Вероятно, нет надобности рассказывать историю борьбы нептунистов и плутонистов (вулканистов). После того как было доказано огненное происхождение основных пород — базальтов, казалось, что нептунисты действительно потерпели поражение. И действительно, в течение почти всего XIX века о них ничего не было слышно. Однако уже в конце прошлого столетия, а в особенности в нашем веке, идеи нептунистов вновь возродились, но уже на иной основе. К этому времени ученым стали известны законы накопления осадков на морском дне. Океанографические экспедиции выяснили, какой тип осадков накапливается в различных участках океанического дна. Оказалось, что на большой глубине откладываются очень тонкие илы, в прибрежных зонах или вблизи береговой линии идет процесс накопления грубообломочного или обломочного материала.
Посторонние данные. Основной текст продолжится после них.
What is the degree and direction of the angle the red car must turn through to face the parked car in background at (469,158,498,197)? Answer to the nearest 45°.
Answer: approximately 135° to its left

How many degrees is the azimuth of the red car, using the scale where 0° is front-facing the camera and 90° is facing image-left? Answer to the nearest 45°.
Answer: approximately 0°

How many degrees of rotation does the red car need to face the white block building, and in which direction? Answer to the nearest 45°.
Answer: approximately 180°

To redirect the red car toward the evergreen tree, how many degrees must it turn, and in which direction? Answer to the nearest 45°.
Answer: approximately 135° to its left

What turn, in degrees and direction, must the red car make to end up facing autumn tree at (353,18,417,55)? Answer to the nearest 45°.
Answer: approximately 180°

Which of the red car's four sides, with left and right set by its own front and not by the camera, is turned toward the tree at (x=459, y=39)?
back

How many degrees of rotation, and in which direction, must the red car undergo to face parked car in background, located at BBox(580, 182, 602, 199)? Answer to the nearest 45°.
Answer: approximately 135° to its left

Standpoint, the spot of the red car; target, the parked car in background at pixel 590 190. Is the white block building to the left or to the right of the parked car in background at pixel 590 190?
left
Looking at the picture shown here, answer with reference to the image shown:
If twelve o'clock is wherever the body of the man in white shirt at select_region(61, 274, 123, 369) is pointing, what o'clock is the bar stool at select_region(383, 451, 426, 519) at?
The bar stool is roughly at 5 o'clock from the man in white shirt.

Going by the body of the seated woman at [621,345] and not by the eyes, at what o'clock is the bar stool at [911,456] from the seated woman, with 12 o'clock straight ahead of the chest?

В зонах, близких к экватору, и вообще в теплых морях на глубине накапливается карбонатный ил, содержащий значительное количество извести. В заливах и лагунах концентрируются соли.
Не случайно поэтому в одном из научных американских журналов однажды появилась сатирическая картинка. На ней был нарисован академик, окончательно запутавшийся между Нептуном, Вулканом и Плутоном. Не зная, какому богу поклоняться, он «без руля и без ветрил» плывет в океане магмы.
Идеи нептунистов возродились после того, как геологи стали изучать процессы изменения горных пород, происшедшие уже после их образования. На самом деле, что делается с породой, если она прогревается до очень высоких температур? Что происходит, если она подвергается давлению, если ее пронизывают водяные пары, несущие с собой какие-либо соединения, какие-либо соли?
На всех большое впечатление производят образцы, которые демонстрируются в геологическом музее Свердловского горного института. Вот некоторые из них. При отпалке породы на Высокогорском железном руднике около Нижнего Тагила отлетел кусок магнетитовой железной руды. Когда стали его рассматривать, то увидели в нем отпечатки морского моллюска, так называемой гастроподы — улитки. До этой находки считали, что железные руды Высокой порождены магматическими процессами. Но как в магме мог существовать моллюск? Значит, тут что-то не так.